I do love a good antihero, I also love a good villain, but rather than a good construct of either archetype, it seemed that most of the characters in Dirty Games were just dysfunctional. Cheating, lying, attempted suicides, past rape/a present rape/a near rape, and emotional blackmail were sprinkled liberally throughout this novel. Added to this is Linton’s distrust of bisexual men, a wholly irrational prejudice that I didn’t feel was clarified early enough, at all, which also plays as a handy obstacle since Thorne is bisexual. There is a lot of conflict thrown into this novel, much of which tried my patience, and while there were some lovely romantic moments written for Linton and Thorne as they navigated their way around the unstable foundation of their relationship, the joy-killer was that I simply didn’t fall in love with either of them, or buy into their romance.

While I don’t mind a predictable story—who doesn’t read a romance and expect the happy ending, regardless of what paces the author has put their characters through to get them there—a few surprises would have been nice here.

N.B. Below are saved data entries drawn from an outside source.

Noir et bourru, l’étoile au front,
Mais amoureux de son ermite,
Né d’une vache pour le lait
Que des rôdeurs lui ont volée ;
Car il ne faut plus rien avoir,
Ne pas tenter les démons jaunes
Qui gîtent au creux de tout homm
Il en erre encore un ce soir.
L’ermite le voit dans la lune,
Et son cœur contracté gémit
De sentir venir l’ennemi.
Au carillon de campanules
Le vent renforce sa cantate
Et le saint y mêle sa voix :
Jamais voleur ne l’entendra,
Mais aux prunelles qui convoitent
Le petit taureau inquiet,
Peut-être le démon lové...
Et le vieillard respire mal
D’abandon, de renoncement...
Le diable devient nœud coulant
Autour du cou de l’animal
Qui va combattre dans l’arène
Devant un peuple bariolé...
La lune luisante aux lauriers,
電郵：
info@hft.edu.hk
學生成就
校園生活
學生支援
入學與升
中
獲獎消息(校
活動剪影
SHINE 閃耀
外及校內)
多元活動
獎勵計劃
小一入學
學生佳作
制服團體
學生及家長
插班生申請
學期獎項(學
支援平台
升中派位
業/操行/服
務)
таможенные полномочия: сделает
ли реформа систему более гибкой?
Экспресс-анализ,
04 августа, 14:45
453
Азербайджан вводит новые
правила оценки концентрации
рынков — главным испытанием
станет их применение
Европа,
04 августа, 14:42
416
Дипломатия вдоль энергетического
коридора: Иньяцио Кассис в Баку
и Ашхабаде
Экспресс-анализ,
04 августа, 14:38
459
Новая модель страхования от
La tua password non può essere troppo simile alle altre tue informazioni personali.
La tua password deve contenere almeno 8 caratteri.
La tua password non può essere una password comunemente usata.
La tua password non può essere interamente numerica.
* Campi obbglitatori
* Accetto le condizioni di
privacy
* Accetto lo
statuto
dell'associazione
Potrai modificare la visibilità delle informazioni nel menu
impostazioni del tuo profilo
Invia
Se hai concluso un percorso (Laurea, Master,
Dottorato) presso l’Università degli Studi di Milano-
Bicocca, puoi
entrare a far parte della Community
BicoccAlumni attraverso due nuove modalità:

Though, I must say that in an entirely unexpected twist, the best outcome was that I ended up liking Dirk a lot and wish it’d been his romance with his shepherd that I’d read instead. I also must say that I enjoyed Thorne’s brother, River, quite a lot and wish he’d been a more fully realized character who played a greater role in the story. So, score one each for the brothers.

Even though Dirty Games was a rare and unfortunate miss for me, there is no doubt it could and will be someone else’s perfect angsty cuppa.